Elizabeth stilled her hand on the shawl. “We shan’t have room,” she finally said. “Take them up to St. John’s. The Ladies’ Parish Committee will know what’s best done with them.”

Fanny cut an assessing look at their caller. “Those old tabbies might quiz me, miss,” she warned.

“Drop Mr. Coldwater’s things in the vestry,” said Elizabeth flatly. “If anyone asks you why, act as if you’ve been struck dumb.”

At that, Bodkins snapped shut the latch on his rosewood writing box and rose from the parlor table, a worried crease down the middle of his forehead. It had become a permanent fixture over the last twenty years, Elizabeth realized.

“Well, that’s that, Lisette,” he said, making a creaky bow. “If I could just have your signature?”

She went to the table and hastily scribbled upon the lines as he shuffled papers and pointed them out.

“Very well,” he said when she’d laid the pen aside. “Everything has been signed and your accounts brought current.

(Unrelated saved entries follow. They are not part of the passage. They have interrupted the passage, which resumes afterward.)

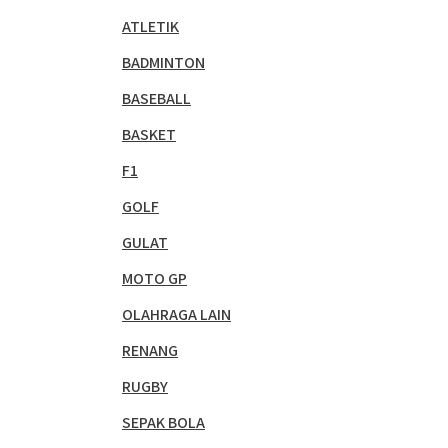
ATLETIK
BADMINTON
BASEBALL
BASKET
F1
GOLF
GULAT
MOTO GP
OLAHRAGA LAIN
RENANG
RUGBY
SEPAK BOLA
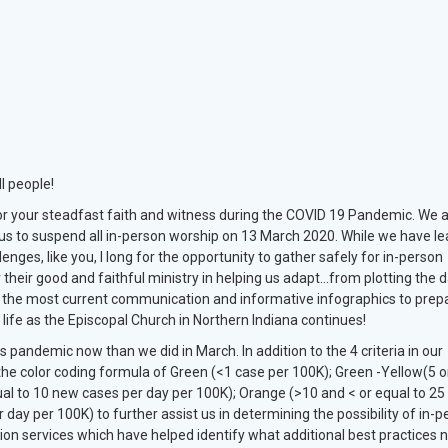
l people!
 for your steadfast faith and witness during the COVID 19 Pandemic. We 
sus to suspend all in-person worship on 13 March 2020. While we have l
lenges, like you, I long for the opportunity to gather safely for in-person
 their good and faithful ministry in helping us adapt…from plotting the d
g the most current communication and informative infographics to prep
life as the Episcopal Church in Northern Indiana continues!
pandemic now than we did in March. In addition to the 4 criteria in our
he color coding formula of Green (<1 case per 100K); Green -Yellow(5 o
ual to 10 new cases per day per 100K); Orange (>10 and < or equal to 2
ay per 100K) to further assist us in determining the possibility of in-p
ion services which have helped identify what additional best practices 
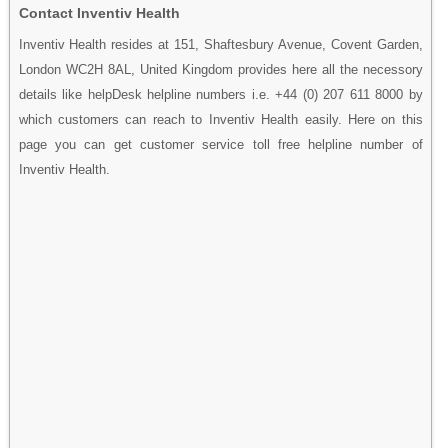
Contact Inventiv Health
Inventiv Health resides at 151, Shaftesbury Avenue, Covent Garden,
London WC2H 8AL, United Kingdom provides here all the necessory
details like helpDesk helpline numbers i.e. +44 (0) 207 611 8000 by
which customers can reach to Inventiv Health easily. Here on this
page you can get customer service toll free helpline number of
Inventiv Health.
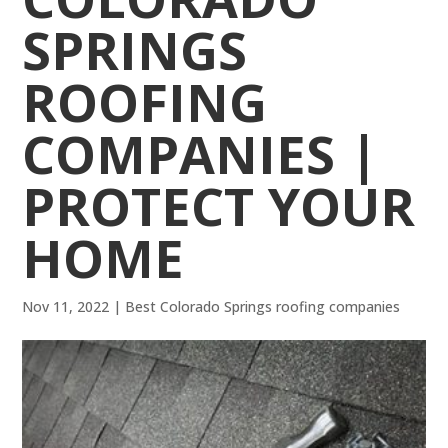
SPRINGS
ROOFING
COMPANIES |
PROTECT YOUR
HOME
Nov 11, 2022
|
Best Colorado Springs roofing companies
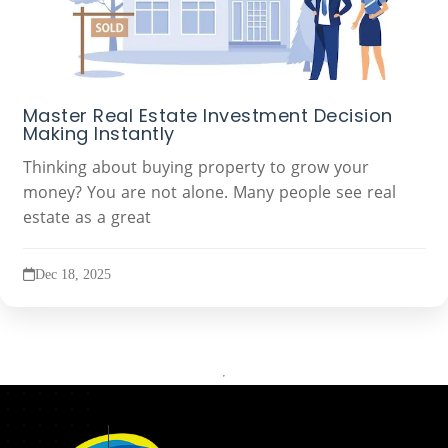
Master Real Estate Investment Decision
Making Instantly
Thinking about buying property to grow your
money? You are not alone. Many people see real
estate as a great
Dec 18, 2025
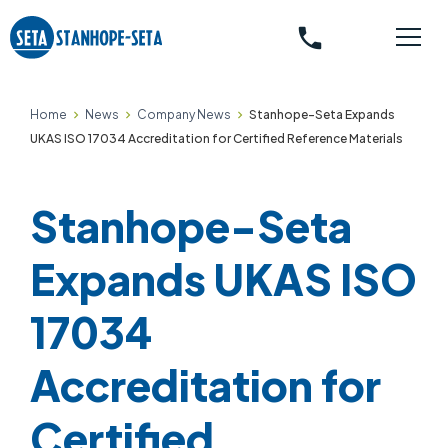
phone
Home
News
Company News
Stanhope-Seta Expands
UKAS ISO 17034 Accreditation for Certified Reference Materials
Stanhope-Seta
Expands UKAS ISO
17034
Accreditation for
Certified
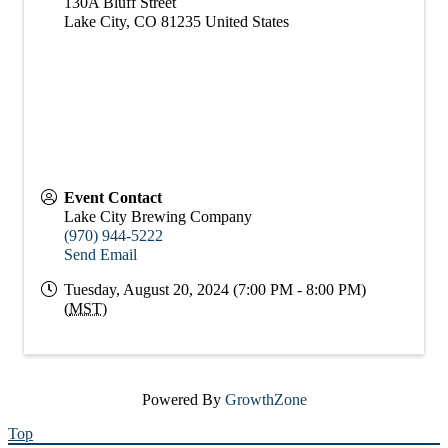
130A Bluff Street
Lake City
,
CO
81235
United States
Event Contact
Lake City Brewing Company
(970) 944-5222
Send Email
Tuesday, August 20, 2024 (7:00 PM - 8:00 PM)
(
MST
)
Powered By
GrowthZone
Top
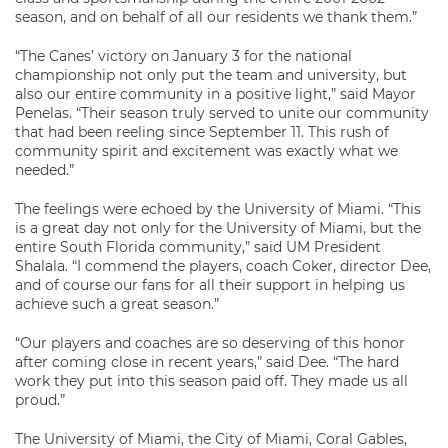
season, and on behalf of all our residents we thank them.”
“The Canes’ victory on January 3 for the national
championship not only put the team and university, but
also our entire community in a positive light,” said Mayor
Penelas. “Their season truly served to unite our community
that had been reeling since September 11. This rush of
community spirit and excitement was exactly what we
needed.”
The feelings were echoed by the University of Miami. “This
is a great day not only for the University of Miami, but the
entire South Florida community,” said UM President
Shalala. “I commend the players, coach Coker, director Dee,
and of course our fans for all their support in helping us
achieve such a great season.”
“Our players and coaches are so deserving of this honor
after coming close in recent years,” said Dee. “The hard
work they put into this season paid off. They made us all
proud.”
The University of Miami, the City of Miami, Coral Gables,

Now, as to the lease on this house—”

“Thank you, Bodkins,” Elizabeth preempted, “but I’m quite persuaded to quit Hackney.”

Bodkins’s crease deepened as he peered at her over his silver spectacles. “But where will you go, my dear, if I may ask?” he said uneasily. “I went to great lengths to obtain this house—and at your insistence. Moreover, Hackney is a quiet, lovely village, and you have the wherewithal to live here in a measure of comfort.”

“Thank you,” she said, “nonetheless, I insist.”

Bodkins shook his head. “But my dear,
where
do you mean to go?” he pressed. “And when?”

“The day after tomorrow,” she said crisply. “As to where—” Here, her own forehead creased. “Where did you say that old manor house was located?”

“The one that came to you ten years ago?”